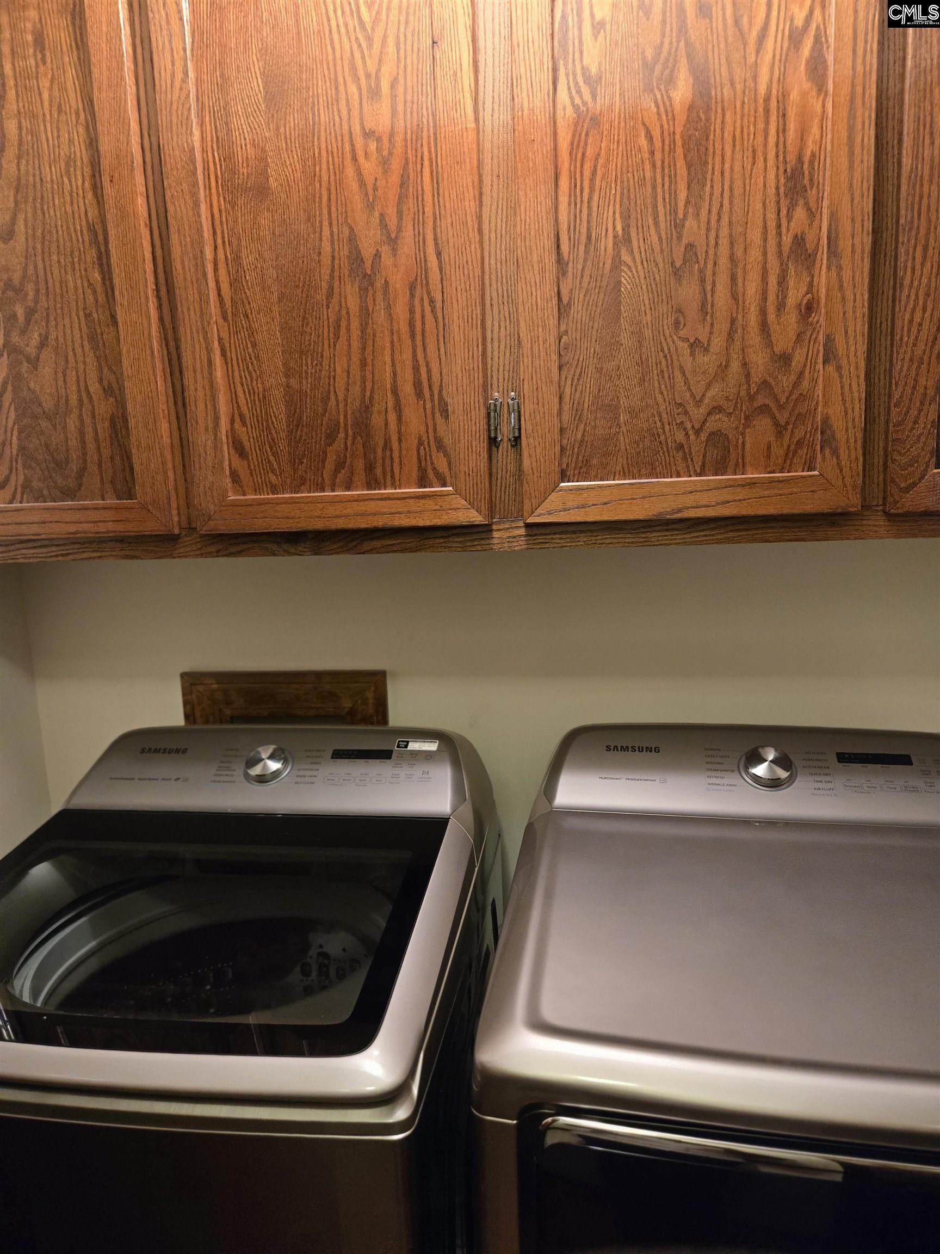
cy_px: 627
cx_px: 470
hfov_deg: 58.9
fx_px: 833
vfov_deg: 73.9
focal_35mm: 23
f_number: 1.8
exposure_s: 1/120
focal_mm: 5.4
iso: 800
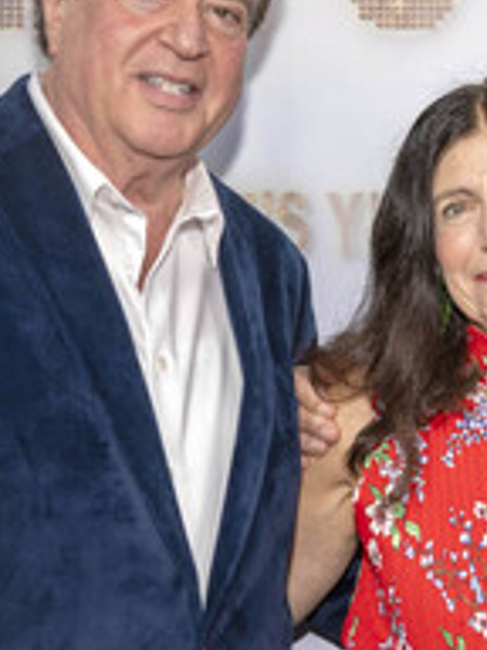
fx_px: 1482
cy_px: 325
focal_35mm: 79
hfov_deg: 18.1
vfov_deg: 24.7
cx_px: 502
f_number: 6.3
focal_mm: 35
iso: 640
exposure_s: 1/200
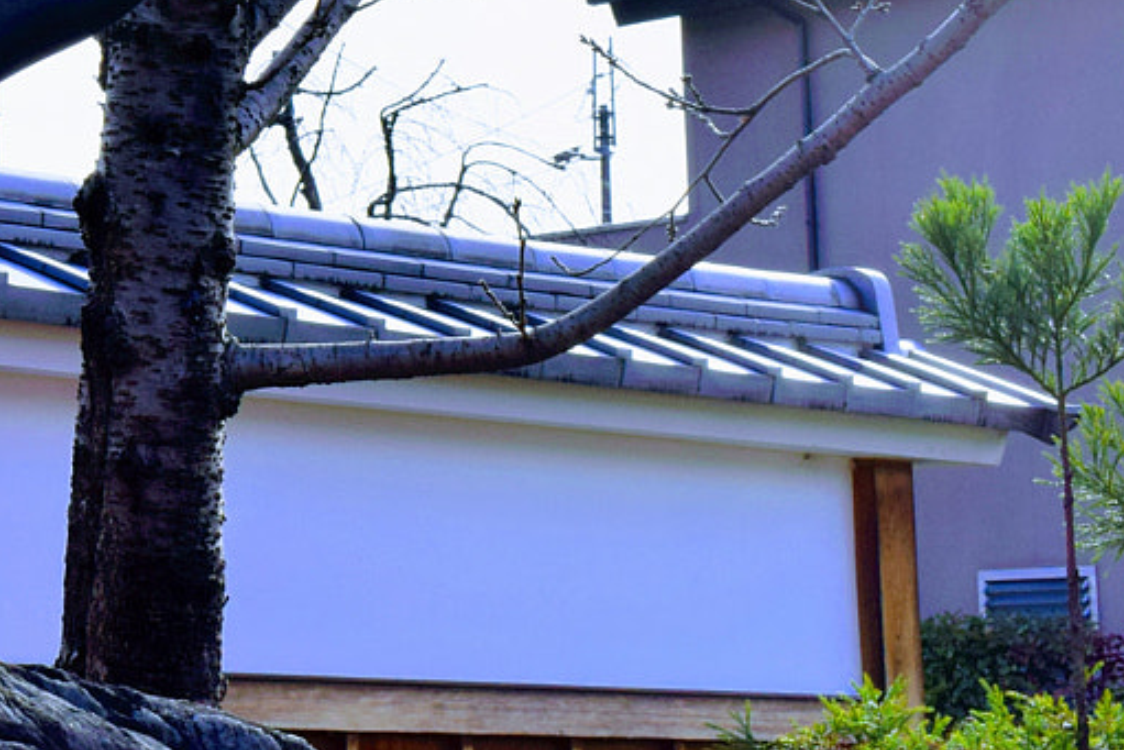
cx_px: -517
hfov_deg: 15.6
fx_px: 3810
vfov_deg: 11.1
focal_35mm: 122
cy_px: -92
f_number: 10
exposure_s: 1/400
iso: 200
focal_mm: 26
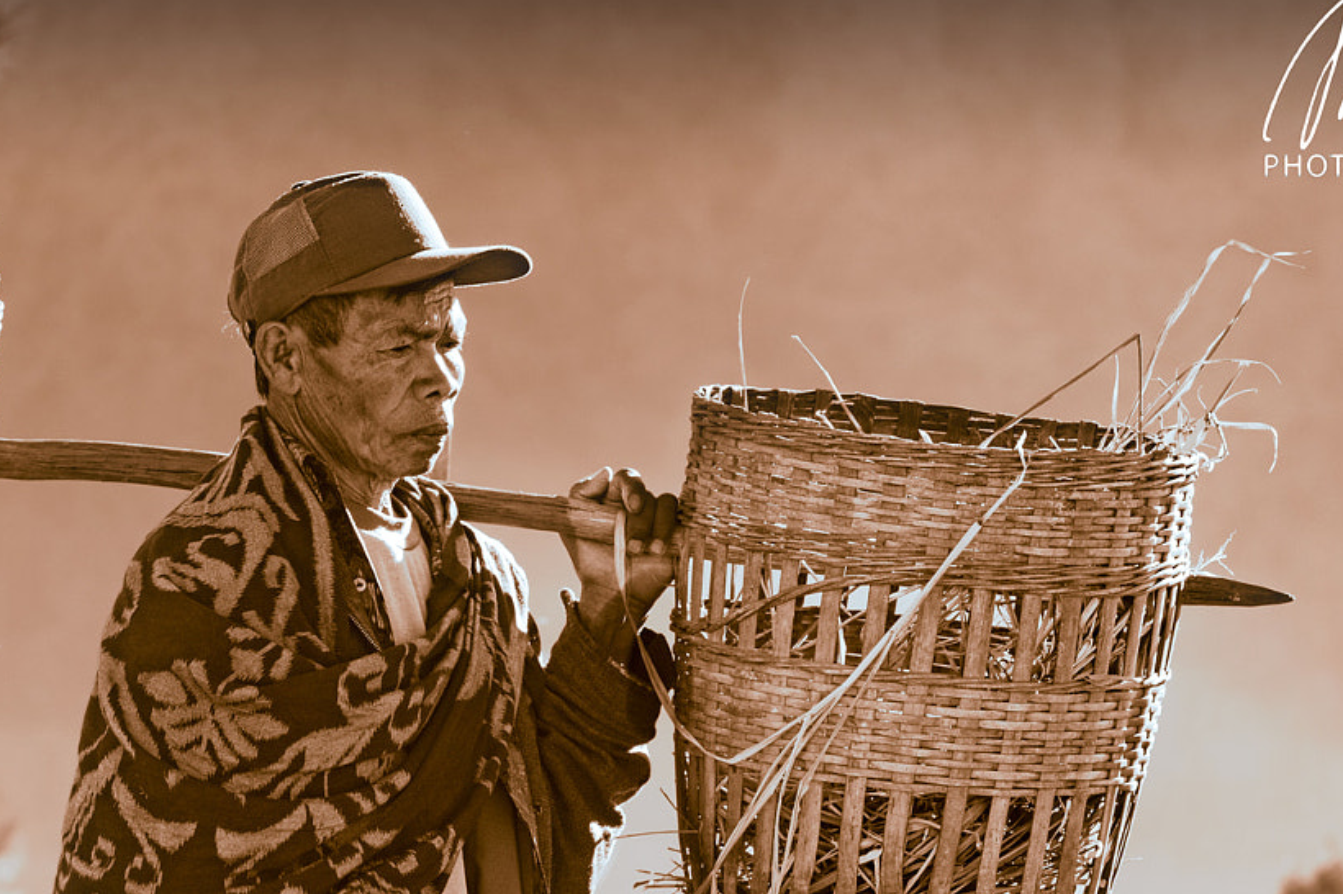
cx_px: 383
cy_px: 719
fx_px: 7644
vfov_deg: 6.7
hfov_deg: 10.0
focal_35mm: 205
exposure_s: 1/160
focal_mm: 105
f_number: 7.1
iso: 100
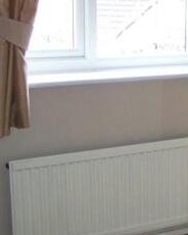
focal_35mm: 94
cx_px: 266
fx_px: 654
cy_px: 111
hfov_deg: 15.3
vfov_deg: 20.4
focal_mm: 6.3
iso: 200
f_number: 2.8
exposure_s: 1/60
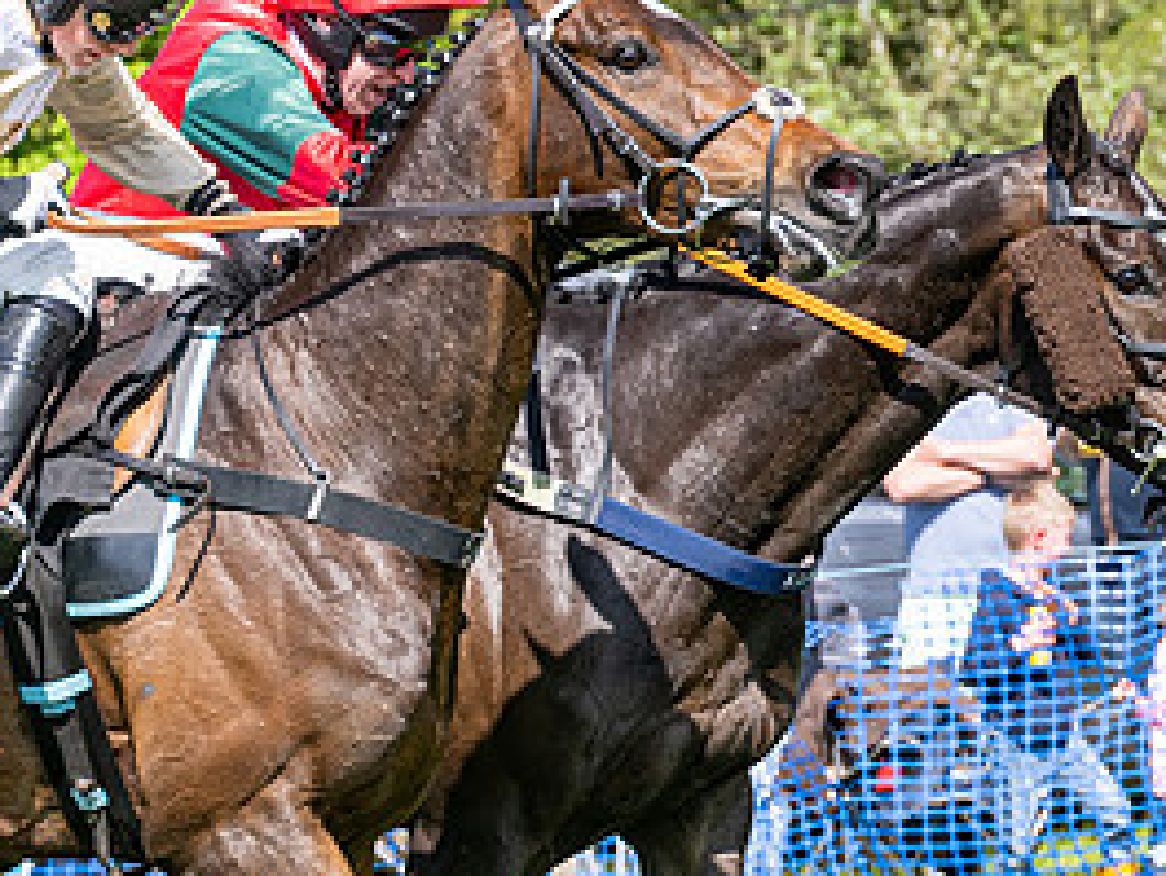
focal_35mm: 259
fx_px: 8728
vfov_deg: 5.7
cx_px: 590
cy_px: 761
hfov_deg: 7.6
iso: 400
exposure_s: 1/2500
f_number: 4
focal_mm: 98
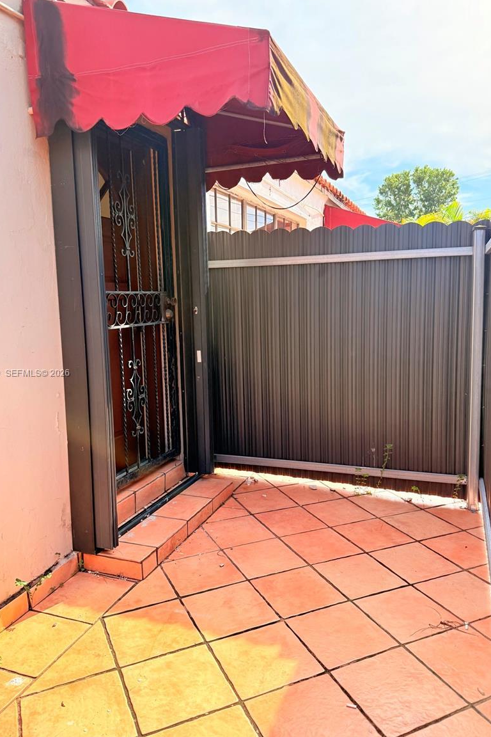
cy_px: 374
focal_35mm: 26
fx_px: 532
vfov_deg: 69.4
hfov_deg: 49.5
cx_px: 239
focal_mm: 6.76
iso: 100
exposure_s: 1/1618
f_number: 1.78
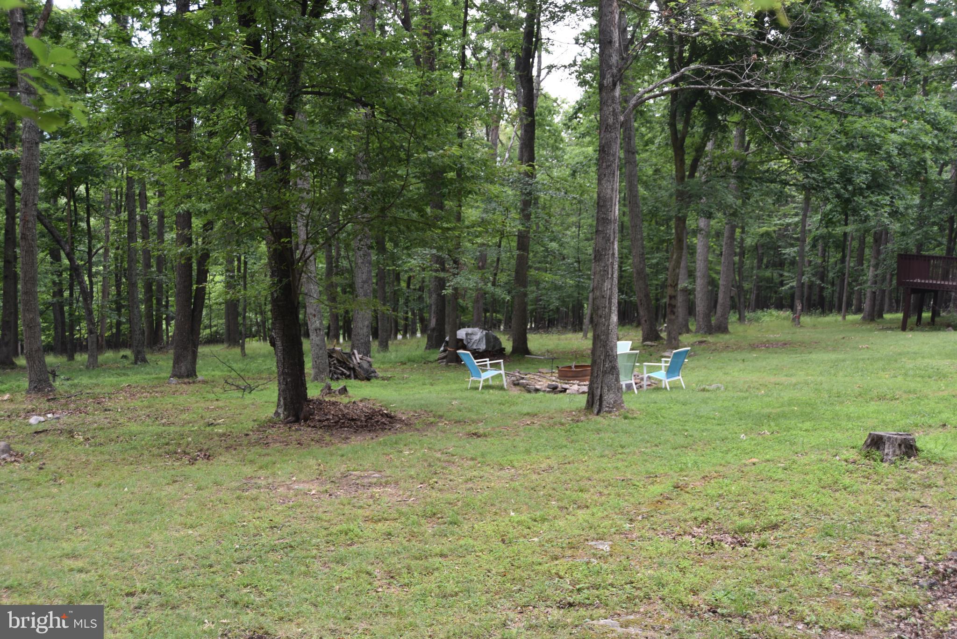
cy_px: 320
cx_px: 478
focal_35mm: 35
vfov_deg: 37.9
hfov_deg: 54.4
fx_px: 931
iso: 200
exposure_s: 1/50
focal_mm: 35
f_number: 4.5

★ ★ ★ ★ ★

## [ASSIGNMENT]
Give again, word for word, only the lines from the one with "focal_mm: 6.76" through the last line of the entries, both included; no pictures go in the copy.

## [SOLUTION TO THE EXERCISE]
focal_mm: 6.76
iso: 100
exposure_s: 1/1618
f_number: 1.78
cy_px: 320
cx_px: 478
focal_35mm: 35
vfov_deg: 37.9
hfov_deg: 54.4
fx_px: 931
iso: 200
exposure_s: 1/50
focal_mm: 35
f_number: 4.5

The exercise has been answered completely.